We can also turn our attention to other connected matters. Now the visitors’ gallery would simply turn into a vacant redundant chamber of no practical purpose. Seriously doubt if any sane and reasonable person would risk life and limb, listening to legislative astuteness and wisdom, while expecting the roof to fall on his head at any given moment. Don’t be surprised if the press and the media were to ask for reportage by CCTV to a screen some distance away from the dome. I also have this distinct image, I just can’t help it, of legislators listening in rapt silent attention to proceedings, while their craning necks and anxious eyes are fixed at the ceiling above on which a 50 ton concrete dome sits precariously. The usual degrading pictures of napping, snoring MLAs, minds absently wandering God knows where, will of course, thanks to slipshod construction, be a shame of the past. Everyone now will be alert and on their toes. Attention paid perhaps not on the matter under discussion but certainly on the ceiling and to any unexplained creaking sound.

[Plain-text document sources]

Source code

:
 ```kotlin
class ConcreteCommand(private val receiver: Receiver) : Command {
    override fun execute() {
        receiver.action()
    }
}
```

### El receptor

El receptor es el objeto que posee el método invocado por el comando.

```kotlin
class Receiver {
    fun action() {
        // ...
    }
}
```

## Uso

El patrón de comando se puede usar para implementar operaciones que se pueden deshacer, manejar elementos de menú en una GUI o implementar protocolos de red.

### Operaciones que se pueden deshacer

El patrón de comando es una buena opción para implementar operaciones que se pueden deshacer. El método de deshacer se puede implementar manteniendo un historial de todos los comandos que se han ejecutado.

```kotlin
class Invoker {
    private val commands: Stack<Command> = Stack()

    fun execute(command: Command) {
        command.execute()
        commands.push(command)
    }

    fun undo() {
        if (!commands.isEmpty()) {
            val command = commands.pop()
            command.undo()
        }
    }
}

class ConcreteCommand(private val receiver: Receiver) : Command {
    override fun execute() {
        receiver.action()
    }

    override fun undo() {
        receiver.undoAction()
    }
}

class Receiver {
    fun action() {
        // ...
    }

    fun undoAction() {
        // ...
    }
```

▶ TASK TO CARRY OUT: Could you extend the commentary on the assembly's 50-ton concrete dome by a paragraph or two, picking up after its last sentence?

▶ RESPONSE TO THE TASK:
Laws perhaps might not be the end product of such behavior but stiff necks are a certainty. Khasis are good in massaging and so perhaps massage kiosks outside the Assembly building would not be a bad idea. It could result in employment generation but its just a passing thought in trying to see positivity in a grim stressful scenario! Stress, tension and anxiety will also definitely be lifestyle ailments of Assembly sittings. For the palpitating hearts, NEIGRIHMS is just next door so no worry. The Assembly Secretariat may also have to think of a “work from home” paradigm for the staff. I have a sneaky feeling that that might be in popular demand from 2023 onwards but as this is a proven workable model of Covid days, I see no problems on the horizon in its implementation.
In the end, what mental picture does the saga of the Fallen Dome bring to mind? It’s a picture of Kalidas merrily chopping away at the branch on which he was sitting instantly comes to mind! That’s what the saga of corruption has wrought in fertile minds!